▶ _Exercises_
**a.** Answer these questions using the sulindac and tamoxifen trial page:
(i) What phase is the trial?
(ii) How may tamoxifen fight cancer?
(iii) What status is listed for the study?
**b.** Rewrite the part of the sulindac and tamoxifen trial page starting with "Detailed Description" and going on through "or radiation therapy.", changing "surgery" to "chemotherapy".
**c.** Write what comes next in the sulindac and tamoxifen trial page, picking up after its last sentence.

▶ _Study text_
---

Sulindac and Tamoxifen in Treating Patients With Desmoid Tumor

A Phase II Study of Sulindac and Tamoxifen in Patients With Desmoid Tumors That Are Recurrent or Not Amenable to Standard Therapy

This phase II trial is studying how well giving sulindac together with tamoxifen works in treating patients with desmoid tumor. Sulindac may stop the growth of cancer cells by blocking the enzymes necessary for cancer cell growth. Hormone therapy using tamoxifen may fight cancer by blocking the use of estrogen. Combining sulindac with tamoxifen may kill more cancer cells.

Study Overview

• Status: Completed
• Conditions: Desmoid Tumor
• Intervention / Treatment: Other: laboratory biomarker analysis; Drug: tamoxifen citrate; Drug: sulindac

Detailed Description

PRIMARY OBJECTIVES:

I. To estimate the safety and efficacy of sulindac and tamoxifen in patients with recurrent desmoid tumor (DT) and primary DT that is not readily amenable to surgery or radiation therapy.

---

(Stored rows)
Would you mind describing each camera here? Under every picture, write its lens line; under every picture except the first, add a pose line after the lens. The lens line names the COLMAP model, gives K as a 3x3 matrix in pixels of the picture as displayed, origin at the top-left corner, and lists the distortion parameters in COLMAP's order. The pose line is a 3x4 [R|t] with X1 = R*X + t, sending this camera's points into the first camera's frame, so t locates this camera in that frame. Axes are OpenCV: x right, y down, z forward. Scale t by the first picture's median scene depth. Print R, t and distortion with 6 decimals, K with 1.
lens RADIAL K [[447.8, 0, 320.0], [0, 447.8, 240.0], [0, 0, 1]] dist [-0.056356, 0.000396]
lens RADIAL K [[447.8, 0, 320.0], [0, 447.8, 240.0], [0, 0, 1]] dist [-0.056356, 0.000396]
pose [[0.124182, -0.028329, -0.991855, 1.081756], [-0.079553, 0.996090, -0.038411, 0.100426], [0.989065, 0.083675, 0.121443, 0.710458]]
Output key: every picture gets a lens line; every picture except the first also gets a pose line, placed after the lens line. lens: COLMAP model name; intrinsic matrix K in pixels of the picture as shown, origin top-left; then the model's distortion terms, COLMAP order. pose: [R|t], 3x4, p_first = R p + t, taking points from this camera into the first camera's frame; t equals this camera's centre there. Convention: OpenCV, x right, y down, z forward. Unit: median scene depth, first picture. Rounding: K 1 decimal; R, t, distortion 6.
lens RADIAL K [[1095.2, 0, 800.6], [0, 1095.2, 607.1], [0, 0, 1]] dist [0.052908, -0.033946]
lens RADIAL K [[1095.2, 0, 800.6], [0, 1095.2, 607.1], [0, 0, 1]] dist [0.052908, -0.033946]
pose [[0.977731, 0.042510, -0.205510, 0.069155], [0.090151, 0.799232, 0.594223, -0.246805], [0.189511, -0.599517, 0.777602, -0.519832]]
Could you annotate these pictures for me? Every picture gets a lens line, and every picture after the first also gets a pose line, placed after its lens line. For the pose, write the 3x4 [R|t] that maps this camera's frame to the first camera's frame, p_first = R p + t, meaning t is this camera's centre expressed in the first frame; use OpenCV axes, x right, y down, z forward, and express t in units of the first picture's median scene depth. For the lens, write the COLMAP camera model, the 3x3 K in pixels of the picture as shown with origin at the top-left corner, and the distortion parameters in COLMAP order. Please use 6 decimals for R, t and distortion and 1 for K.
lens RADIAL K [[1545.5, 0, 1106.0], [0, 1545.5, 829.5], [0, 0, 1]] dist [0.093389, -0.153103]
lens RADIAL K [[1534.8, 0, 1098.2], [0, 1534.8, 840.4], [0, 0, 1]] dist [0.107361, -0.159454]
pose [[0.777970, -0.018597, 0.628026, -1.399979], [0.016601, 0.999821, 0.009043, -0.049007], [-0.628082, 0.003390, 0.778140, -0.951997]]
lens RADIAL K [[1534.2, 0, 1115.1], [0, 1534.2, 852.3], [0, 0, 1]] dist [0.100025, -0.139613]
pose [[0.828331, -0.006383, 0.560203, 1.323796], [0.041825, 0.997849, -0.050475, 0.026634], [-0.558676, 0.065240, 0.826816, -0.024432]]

---

▶ _Responses to the exercise_
**a.**
(i) Phase II
(ii) By blocking the use of estrogen
(iii) Completed

**b.**
Detailed Description

PRIMARY OBJECTIVES:

I. To estimate the safety and efficacy of sulindac and tamoxifen in patients with recurrent desmoid tumor (DT) and primary DT that is not readily amenable to chemotherapy or radiation therapy.

**c.**
SECONDARY OBJECTIVES:

I. Determine the tumor response rate in patients treated with this regimen.

II. Correlate changes in Magnetic Resonance Imaging (MRI) signal features of the tumor with clinical outcome in patients treated with this regimen.

III. Correlate pathological studies of cyclooxygenase-2 (COX-2) and estrogen/progesterone receptor expression in the tumor with clinical outcome in patients treated with this regimen.

IV. Collect information about clinical factors that make a tumor unresectable at diagnosis and resectable during the four courses of study treatment.

V. Determine whether short-term endocrine toxicity is associated with treatment with this regimen in these patients.

OUTLINE: This is a multicenter study.

Patients receive oral sulindac and oral tamoxifen twice daily for up to 12 months (four 3-month courses) in the absence of disease progression or unacceptable toxicity. Patients who achieve a complete response (CR) receive 1 additional month of treatment beyond documentation of CR.

After completion of study treatment, patients are followed for 5 years.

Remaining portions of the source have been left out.